The students of Randal Beam’s Advanced Multimedia Journalism class share their reflections on their initial visit to the Pacific Science Center exhibit, “Race: Are We So Different?”
There is just one race, it’s the human race. I thought that before I went into this exhibit and even more so now. Who cares if we look different?
Rebecca Gourley, senior, Norwegian, Danish, Scottish, Irish, German, Swedish
After viewing this exhibition, my focus was more on the whole of the group. While still looking at people as individuals, I began to gaze at the people more collectively, realizing every person on that bus has more in common with the next person sitting across from them than they think.
Anna Erickson, senior, Norwegian, Dutch, Welsh
It made me realize that though I have had my own struggles with race, I have never been excluded from a group or activity because of the color of my skin.
Anna Servin, junior, Mexican-American
One response: A little girl’s drawing that said “I am a person.” That’s what I’ve come away with; it’s an idea that is important to share.
Ashley Stewart, senior, Scottish
Privilege. That’s the key word.
Celine Djohan, senior, Los Angeles-born Indonesian
The emotions expressed were all palpable. Perhaps that’s why I shed a couple of tears. There’s something about reading actual writing that made the experience more personal.
Cesar Quintana, junior, Mexican
I know that I never would have gone to the exhibit and that would have been a shame.
Erin Wong, junior, Chinese-American
How can we hold the world accountable for its discrimination without classifying and counting — but how can we, in good faith, continue this separation?
Devon Geary, senior, Caucasian
Race is not four sub-groups of people. Race is not a box to check on the census. Race is not a genetic similarity. Race is an idea.
Eli Chin, junior, Chinese, Caucasian
I didn’t know that in the United States, there were so many instances of systematic racism even in seemingly normal experiences such as buying a house or going to the pharmacy.
Imana Gunawan, Texas-born Indonesian, Pacific Islander
A person is still a person regardless of whether we call them an Asian person or a white person.
Jimmy Lovaas, senior, Norwegian and Hawaiian
Even Caucasians were included, and as a white female of European heritage I feel that my own skin color is often left out of racial discussions because my race has not been through the intense oppression that many others have faced.
Laurel Rice, junior, Norwegian, Welsh English, Irish, French, Scotch, German, Native American
My ethnicity is Caucasian, but my history and a big part of my heart comes from Hawaii.
Megan Herndon, white
Still, I couldn’t help but wonder why Africa spawned the human race.
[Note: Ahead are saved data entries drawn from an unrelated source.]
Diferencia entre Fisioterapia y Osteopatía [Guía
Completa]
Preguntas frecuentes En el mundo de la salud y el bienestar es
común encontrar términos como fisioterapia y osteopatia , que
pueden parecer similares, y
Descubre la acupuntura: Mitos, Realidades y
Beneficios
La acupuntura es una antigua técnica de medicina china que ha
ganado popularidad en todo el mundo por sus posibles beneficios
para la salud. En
Perhaps conditions in the continent of the time were ideal for incubating and growing the young species. We might never know.
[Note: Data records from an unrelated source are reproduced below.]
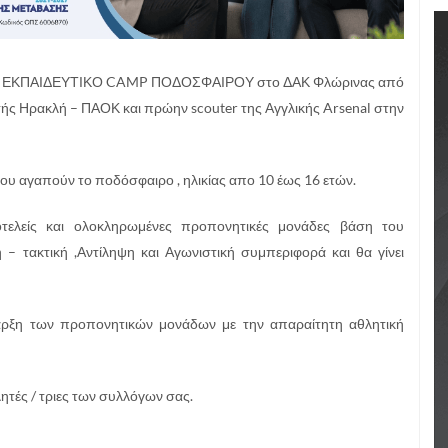
ξαχθεί ΕΚΠΑΙΔΕΥΤΙΚΟ CAMP ΠΟΔΟΣΦΑΙΡΟΥ στο ΔΑΚ Φλώρινας από
ής Ηρακλή – ΠΑΟΚ και πρώην scouter της Αγγλικής Arsenal στην
που αγαπούν το ποδόσφαιρο , ηλικίας απο 10 έως 16 ετών.
τελείς και ολοκληρωμένες προπονητικές μονάδες βάση του
 – τακτική ,Αντίληψη και Αγωνιστική συμπεριφορά και θα γίνει
αρξη των προπονητικών μονάδων με την απαραίτητη αθλητική
τές / τριες των συλλόγων σας.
Kevin Vandenburg, senior, American
I’ve always identified myself as an Asian because most of the forms I filled in provided “Asian” as an option.
Ting Ting Chu, senior, Chinese, Hong Kong
As a white college student who grew up in the mostly white retirement community that is Gig Harbor, race was never something that I seriously considered until coming to college and working at the campus newspaper. My views on race were rather innocent and childish, similar to the views of the young child’s portrait in the exhibit who describes himself by saying: “I am part Chinese and part danish but I don’t want to tell people I am danish though because they think I am a pastry.”
Joshua Bessex, senior, Irish, German, Italian, Scandinavian (European mutt)
Why does the United States hold on to the “white guy” expression, when in other parts of the world, the same person would more appropriately be described as an “Australian guy” or a “multicultural Greek guy” or what have you?